As the autumn sun turns a mellow yellow, fluffy clouds dots the sky and the white 'kashful' covers the ground, Bengalis wake up to the festivity of Durga Puja, the century-old rural festival, which has now gained global recognition. Although Bengalis across the globe already get into the festive mood, the actual celebration starts pretty much from today.
Yes! Mahalaya, which is being celebrated with much grandeur and zeal, marks the beginning of the 'Devi-paksha' after the end of the inauspicious Shraadhh period or 'Pitri-paksha'. This year Mahalaya falls on Monday, October 8.
Pitri Paksha also known as Pitru Paksha is a 16–lunar day period in Hindu calendar when three generations of ancestors are invited to a meal and an offering of rice cakes on the banks of the River Ganges. The offering is known as 'Tarpan' and Bengalis present it on a banana leaf for the salvation of their forefathers.
Mahalaya, which is observed seven days before Durga Puja, invites their beloved deity Maa Durga, who symbolises strength and happiness. Chanting Durga mantras and playing hymns like 'Bajlo Tomar Alor Benu, 'Durge Durge Durgatinashini, 'Jaago Tumi Jaago' make the Mahalaya experience much more special.
However, for Bengalis, Mahalaya cannot be complete without listening to the chants of 'Mahishasur Mardini' by Birendra Krishna Bhadra. They wake up early in the wee hours of the morning and tune in to a recorded version of Mahishasur Mardini.
Today, even after two decades of his demise, Bhadra's impeccable style of reciting Mahishasur Mardini continues to mesmerise All India Radio, giving scores of Bengalis present all over thrill and goosebumps. Mahisasura Mardini, which goes for around two long hours starting from 4 am, is broadcast on AIR since 1931.
Mahalaya Tithi for 2018:
However, this time, the Mahalaya tithi will start a litte late unlike every year. Since, Amavasya is starting around 11 am, people will not throng the Ganges for Tarpan early morning.
Mahalaya tarpan starting time: 10.49 am on Monday
Mahalaya tarpan end time: 9.08 am on Tuesday
What is Mahishasur Mardini (Annihilation of Demon)?

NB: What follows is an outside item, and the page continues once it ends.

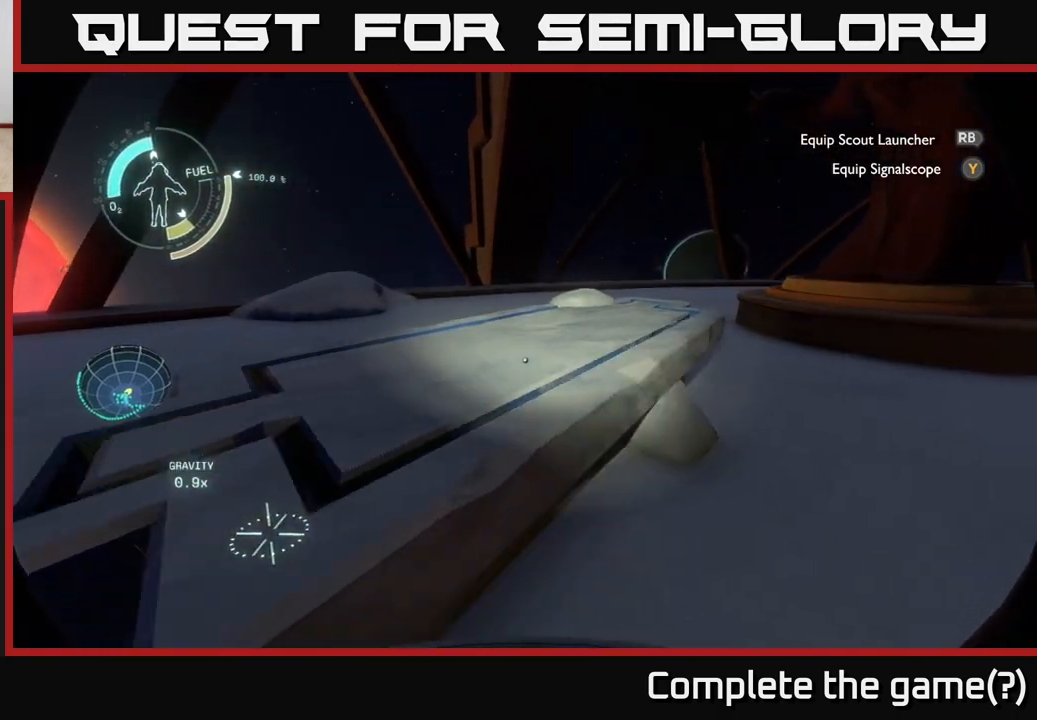
{"buttons": [], "left_stick": "right", "right_stick": "center", "events": [[67, "right_stick", "left"], [283, "right_stick", "center"]]}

Mahishasur Mardini refers to Maa Durga's victory over the cruelty of the demon king Mahishasura against the Gods.
According to Indian mythology, 33 crore gods and goddesses, being unable to bear the cruelty of Mahishasura, urged Lord Vishnu to destroy the demon. Post that, Brahma, Vishnu, Maheshwara (Shiva), the Trinity appeared in the form of Maa Durga and started their battle to defeat demon king Mahishasura. Mahishasura had received a boon that he could not be killed by any man or God which prompted the creation of goddess Durga.
Maa Durga was bestowed with various weapons borrowed from other gods, symbolically held in the 10 hands that are attached to the deity's body. The weapons were later used in her fight against Mahishasura.
Finally, the Goddess became successful in killing the demon on the 10th day, much to the delight and excitement to the world of goddess. Hence, the tenth day of Navratri is being celebrated as Vijaya Dashami or Dusshera all over India.
Dusshera signifies the victory of good over the evil power of Mahishasura. The day also celebrates the historic victory of Lord Ram over the evil King Ravana. Effigies of the latter are also burnt as a symbol of the victory of good in some parts of the country.
Durga Puja is considered to be the biggest festival of the Bengalis. The cities all over West Bengal, especially Kolkata houses some of the most beautiful pandals and idols and dazzle with lights during the celebration.
People from every walk of life forget their worries for these seven particular days and come forward to enjoy at their fullest. It won't be wrong to say that Bengalis eagerly wait for this festival throughout the year and with the Puja round the corner they stop discriminating among themselves and celebrate, eat, and roam together, looking their best in new and gorgeous attires.